Eine Frau im Körper eines Mannes ist seit ihrer verdammten Geburt eben das: eine Frau im Körper eines Mannes. Sie hat es sich nicht ausgesucht—es ist nichts, das man aufgrund von persönlichen Vorlieben irgendwann im Laufe seines Lebens entwickelt. Dein Körper und deine Seele passen nicht zueinander. Das passiert nicht einfach so aus einer Laune heraus. Eine Studie der Boston University hat erst kürzlich auf neuroanatomische Unterschiede Transsexueller gegenüber Menschen ohne Transidentität hingewiesen.
Wenn du eine Frau bist—wenn das das ist, was dein Kopf dir sagt—dann bist du eine Frau. Das hat nichts damit zu tun, gerne Kleider zu tragen oder sich als Frau zu bezeichnen, sondern damit, eine zu sein, egal welche körperlichen Voraussetzungen man dazu hat. Sich dazu zu bekennen erfordert erst mal viel Mut, und einfacher wird es danach auch nicht. Transgender-Menschen müssen tagtäglich mit Arbeits- und Obdachlosigkeit, gesellschaftlicher Unterdrückung und gewalttätigen Übergriffen kämpfen. Erst Anfang dieses Jahres wurde in Wien eine transsexuelle Frau ermordet.
Kommentare wie „Vielleicht sollten wir Verständnis für Rachel Dolezal aufbringen, wenn sie sich nun mal als schwarze Frau fühlt, dann sollten wir das akzeptieren, so wie auch bei Caitlyn” sind eigentlich schön—ich will mich ja nicht über zu viel Toleranz beschweren—trotzdem sind das ganz einfach zwei grundverschiedene Dinge, die da zusammengebracht werden. Transsexualität und die damit verbundenen Schwierigkeiten mit „Transethnizität” gleichzustellen empfinde ich fast schon als eine Beleidigung der Transgender-Community gegenüber.

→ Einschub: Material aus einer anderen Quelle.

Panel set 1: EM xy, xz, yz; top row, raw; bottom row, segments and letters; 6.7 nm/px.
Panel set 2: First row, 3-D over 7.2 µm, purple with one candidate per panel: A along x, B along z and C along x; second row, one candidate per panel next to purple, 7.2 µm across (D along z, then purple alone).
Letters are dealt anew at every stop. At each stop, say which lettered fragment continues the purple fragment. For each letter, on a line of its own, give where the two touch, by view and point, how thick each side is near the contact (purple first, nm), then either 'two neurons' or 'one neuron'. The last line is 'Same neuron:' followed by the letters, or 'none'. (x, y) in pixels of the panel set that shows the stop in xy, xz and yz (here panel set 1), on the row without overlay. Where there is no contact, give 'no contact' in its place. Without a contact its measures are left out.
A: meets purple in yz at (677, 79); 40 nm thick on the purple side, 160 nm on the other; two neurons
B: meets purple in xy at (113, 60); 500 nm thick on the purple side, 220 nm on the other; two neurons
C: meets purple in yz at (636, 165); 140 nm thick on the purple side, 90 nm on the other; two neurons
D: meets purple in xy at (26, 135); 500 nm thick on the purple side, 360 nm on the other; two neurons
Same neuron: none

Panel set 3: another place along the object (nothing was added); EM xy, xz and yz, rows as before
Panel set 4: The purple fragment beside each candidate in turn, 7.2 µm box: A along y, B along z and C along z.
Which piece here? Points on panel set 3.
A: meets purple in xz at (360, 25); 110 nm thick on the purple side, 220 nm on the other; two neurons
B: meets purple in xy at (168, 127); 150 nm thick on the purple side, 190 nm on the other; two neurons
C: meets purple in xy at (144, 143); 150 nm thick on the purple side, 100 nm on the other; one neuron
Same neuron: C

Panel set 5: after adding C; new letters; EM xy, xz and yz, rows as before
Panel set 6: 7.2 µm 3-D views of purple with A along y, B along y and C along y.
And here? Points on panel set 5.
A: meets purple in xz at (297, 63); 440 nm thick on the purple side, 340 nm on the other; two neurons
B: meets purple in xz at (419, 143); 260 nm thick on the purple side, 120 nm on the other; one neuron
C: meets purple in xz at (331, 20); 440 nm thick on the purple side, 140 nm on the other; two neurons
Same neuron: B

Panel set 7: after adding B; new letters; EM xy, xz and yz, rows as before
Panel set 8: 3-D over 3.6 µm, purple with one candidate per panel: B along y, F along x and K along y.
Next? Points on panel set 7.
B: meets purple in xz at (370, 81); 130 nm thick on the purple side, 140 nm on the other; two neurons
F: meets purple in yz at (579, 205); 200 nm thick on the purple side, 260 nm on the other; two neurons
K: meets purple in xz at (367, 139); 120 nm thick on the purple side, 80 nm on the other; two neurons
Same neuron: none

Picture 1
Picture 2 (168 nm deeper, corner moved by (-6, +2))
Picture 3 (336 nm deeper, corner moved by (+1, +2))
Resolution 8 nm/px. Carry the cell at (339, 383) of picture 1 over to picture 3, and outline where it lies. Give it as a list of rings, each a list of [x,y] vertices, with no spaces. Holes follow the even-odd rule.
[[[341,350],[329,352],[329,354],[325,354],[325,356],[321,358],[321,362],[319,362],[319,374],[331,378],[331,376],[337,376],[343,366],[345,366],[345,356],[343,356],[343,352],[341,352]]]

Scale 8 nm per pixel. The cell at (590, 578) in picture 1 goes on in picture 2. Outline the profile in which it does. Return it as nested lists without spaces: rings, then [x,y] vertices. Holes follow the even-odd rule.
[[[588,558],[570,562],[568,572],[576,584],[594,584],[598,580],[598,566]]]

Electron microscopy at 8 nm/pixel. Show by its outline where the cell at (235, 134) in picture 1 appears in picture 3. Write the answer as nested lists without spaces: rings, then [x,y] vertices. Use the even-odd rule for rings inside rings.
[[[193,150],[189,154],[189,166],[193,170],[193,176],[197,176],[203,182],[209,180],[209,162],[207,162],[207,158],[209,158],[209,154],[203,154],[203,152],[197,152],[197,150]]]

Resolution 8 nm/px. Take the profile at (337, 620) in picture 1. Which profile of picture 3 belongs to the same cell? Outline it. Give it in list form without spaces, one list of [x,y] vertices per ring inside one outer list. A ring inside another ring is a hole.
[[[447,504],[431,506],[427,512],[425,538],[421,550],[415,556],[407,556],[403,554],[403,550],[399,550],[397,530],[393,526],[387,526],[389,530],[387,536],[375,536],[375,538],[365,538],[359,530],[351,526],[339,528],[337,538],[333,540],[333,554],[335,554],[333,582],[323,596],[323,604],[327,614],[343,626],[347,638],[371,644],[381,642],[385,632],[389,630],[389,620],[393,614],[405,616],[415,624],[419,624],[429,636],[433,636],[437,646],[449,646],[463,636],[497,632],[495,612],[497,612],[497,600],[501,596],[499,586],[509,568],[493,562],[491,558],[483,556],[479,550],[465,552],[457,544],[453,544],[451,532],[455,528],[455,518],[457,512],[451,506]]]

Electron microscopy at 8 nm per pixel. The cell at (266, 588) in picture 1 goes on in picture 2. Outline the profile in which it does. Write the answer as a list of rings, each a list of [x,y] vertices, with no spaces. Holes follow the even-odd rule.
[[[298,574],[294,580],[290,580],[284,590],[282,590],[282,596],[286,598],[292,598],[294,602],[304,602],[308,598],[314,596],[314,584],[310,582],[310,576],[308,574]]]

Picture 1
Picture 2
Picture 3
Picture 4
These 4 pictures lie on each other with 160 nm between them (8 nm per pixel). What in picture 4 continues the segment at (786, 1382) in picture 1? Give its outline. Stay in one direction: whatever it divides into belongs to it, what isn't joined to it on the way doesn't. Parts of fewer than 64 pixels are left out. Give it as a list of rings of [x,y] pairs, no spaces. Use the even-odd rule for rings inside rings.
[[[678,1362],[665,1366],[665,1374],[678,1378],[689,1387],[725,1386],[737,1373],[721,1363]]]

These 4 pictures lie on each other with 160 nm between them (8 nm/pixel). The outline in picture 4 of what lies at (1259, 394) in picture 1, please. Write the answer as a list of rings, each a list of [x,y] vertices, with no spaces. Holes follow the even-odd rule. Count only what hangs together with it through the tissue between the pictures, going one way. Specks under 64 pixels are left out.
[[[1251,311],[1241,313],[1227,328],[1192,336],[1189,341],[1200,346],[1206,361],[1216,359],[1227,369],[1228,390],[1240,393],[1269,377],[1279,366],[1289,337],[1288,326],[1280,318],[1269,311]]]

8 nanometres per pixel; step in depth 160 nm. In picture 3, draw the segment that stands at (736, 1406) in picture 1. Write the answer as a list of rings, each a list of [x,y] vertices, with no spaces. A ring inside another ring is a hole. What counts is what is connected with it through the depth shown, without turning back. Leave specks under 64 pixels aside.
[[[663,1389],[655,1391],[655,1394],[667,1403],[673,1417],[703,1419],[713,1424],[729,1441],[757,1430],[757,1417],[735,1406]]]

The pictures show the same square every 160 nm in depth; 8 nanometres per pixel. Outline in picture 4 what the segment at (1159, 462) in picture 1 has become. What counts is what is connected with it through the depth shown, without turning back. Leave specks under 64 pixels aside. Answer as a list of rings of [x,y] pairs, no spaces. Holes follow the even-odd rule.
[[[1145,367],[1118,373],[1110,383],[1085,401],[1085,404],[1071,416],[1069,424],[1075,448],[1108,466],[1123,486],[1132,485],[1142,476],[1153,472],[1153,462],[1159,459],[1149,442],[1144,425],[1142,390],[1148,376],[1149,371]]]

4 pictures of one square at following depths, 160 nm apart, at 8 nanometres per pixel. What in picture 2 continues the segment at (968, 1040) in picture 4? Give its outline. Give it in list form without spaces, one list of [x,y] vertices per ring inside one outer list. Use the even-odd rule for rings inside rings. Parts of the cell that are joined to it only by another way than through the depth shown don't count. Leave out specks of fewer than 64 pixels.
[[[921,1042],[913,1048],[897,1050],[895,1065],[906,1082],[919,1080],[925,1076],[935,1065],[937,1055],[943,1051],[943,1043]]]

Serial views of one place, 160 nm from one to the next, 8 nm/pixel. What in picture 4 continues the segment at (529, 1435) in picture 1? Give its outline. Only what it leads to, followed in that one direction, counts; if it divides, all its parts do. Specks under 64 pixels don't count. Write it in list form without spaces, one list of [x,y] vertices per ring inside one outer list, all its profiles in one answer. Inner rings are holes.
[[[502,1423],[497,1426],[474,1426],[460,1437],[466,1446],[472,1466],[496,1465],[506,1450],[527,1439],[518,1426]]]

Was soll das überhaupt heißen, „sich als schwarze Frau fühlen”? Hat die Antwort mit Stereotypen zu tun, von denen Weiße glauben, sie würden die Black Culture ausmachen? Oder geht es darum, von Geburt an mit Rassismus aufgrund der eigenen Hautfarbe konfrontiert zu sein? Beide möglichen Antworten werfen nicht gerade ein gutes Licht auf Rachel Dolezal.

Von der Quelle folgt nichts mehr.